14/5/12

La tarde en que fuimos a desmantelar la casa de mi abuela, mi madre compró una bandeja de madalenas Ortiz. Su sabor dulzón y la forma industrial y estandarizada de cada una de las ocho (creo recordar) me produjo una sensación tranquilizadora. La muerte combatida con la dulzura. Quizá este argumento sea al final el más eficaz. Mis padres desaparecieron al fondo de la casa y yo me quedé con mi hermana en el comedor soleado. De ven en cuando escuchaba sus voces que pugnaban por algo que había que tirar o guardar. La silueta de mi padre emergía de pronto en el recibidor y dejaba caer una caja. Escuchaba sus resoplidos y no sabía si asociarlos al duelo o al inconveniente del esfuerzo. Hacía calor pero él no sudaba. Cuando se acabaron las madalenas entré en el dormitorio de mi abuela. Permanecí en el umbral un buen rato por si su fantasma todavía andaba rondando y para, en ese caso, darle tiempo a salir. Fue una cortesía dirigida más a mis temores que a los de esas presencias residuales que pudieran quedar metidas en un cajón o respirando pesadamente en el armario. Los espejos ovalados de las puertas me tranquilizaban. Había jugado mucho reflejándome en ellos, imaginando otro cuerpo, otro niño, uno que no se asustase tanto ni que permaneciese en silencio tanto tiempo agarrado a imágenes desconcertantes que ya por aquella época me acompañaban constantemente. Todo permanecía como la última vez que lo vi. Hasta la Virgen de Lourdes sobre la mesilla de noche, con su naturaleza plástica y la insinuación de luminiscencia lechosa y acogedora que invitaba a comunicarse con ella.
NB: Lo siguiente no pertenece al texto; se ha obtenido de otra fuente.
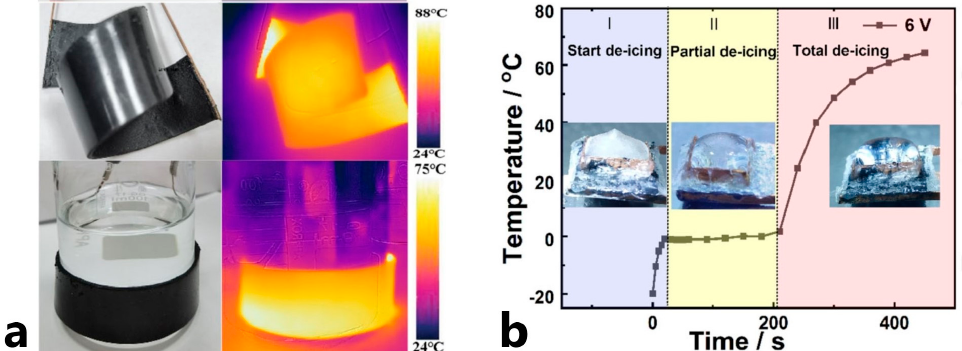
Figure 9. ( a ) Photography of fl exible FRPC, ( b ) time-dependent temperature pro fi les of the FRPC at 6 V (Reprinted with permission from Springer Nature, copyright 2021) [64].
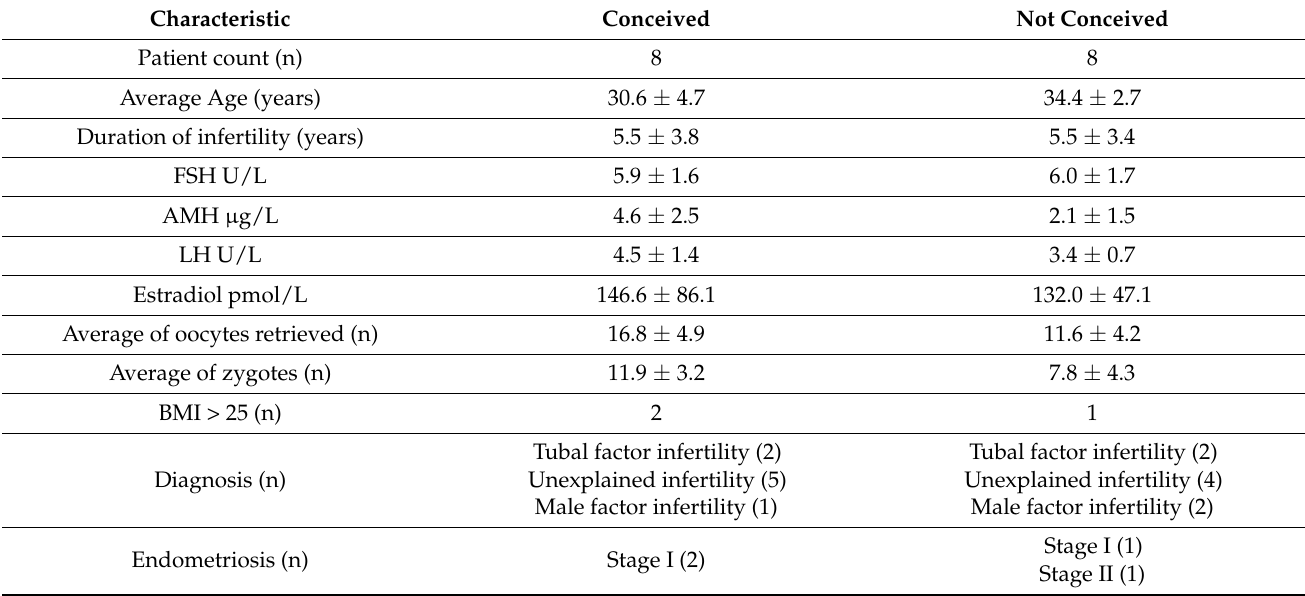
Table 1. Clinical data of the study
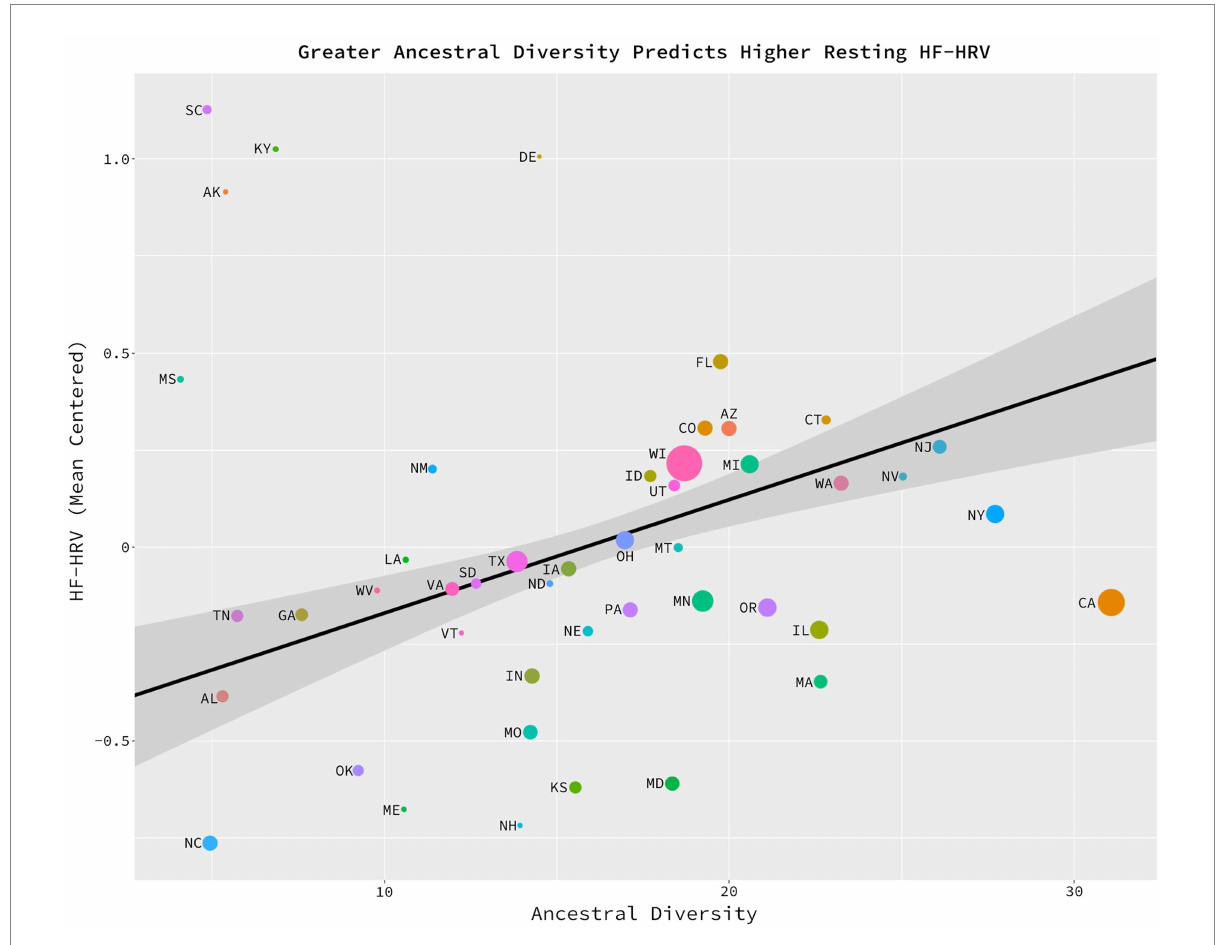
FIGURE 2 Greater ancestral diversity related to higher HF-HRV. Significant positive relationship between ancestral diversity and the average, baseline HF-HRV of the states’ citizens, b = 0.029, sd_b = 0.435, t (42) = 2.291, p = 0.027, η p2 = 0.11, CILO = 0.003, CIHI = 0.055. On the x axis, the average number of foreign countries which have contributed to at least 0.5% of a state’s population since 1850. On the y axis, a mean-centered average of baseline, HF-HRV residualized on health, age, and sex. This figure is generated from a data set consisting of 46 data points. Each data point represents one of the U.S. states (excluding Alaska, Hawaii, Rhode Island, and Wyoming). The size of each data point represents the number of observations per state from which the HF-HRV scores were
También el espejo de mano sobre el tocador, su mango de plata labrada que brillaba incluso en la penumbra de la habitación. Pero por encima de todo estaba su olor, ése que habitó el aire durante tantos años y que se negaba a morir. Una persona muere pero su olor se queda en las cosas, agarrado a las paredes, pegado a los muebles y a la ropa. La constatación de ese hecho me perturbaba y a la vez me hacía pensar en una vida especial, paralela (no me atrevería a llamar espiritual), que reinaba más allá de las simples leyes físicas. Un cuerpo desaparece y deja un rastro, un aura de resonancias invisibles que pone en funcionamiento la nostalgia de los vivos. La memoria utiliza extraños combustibles para perdurar.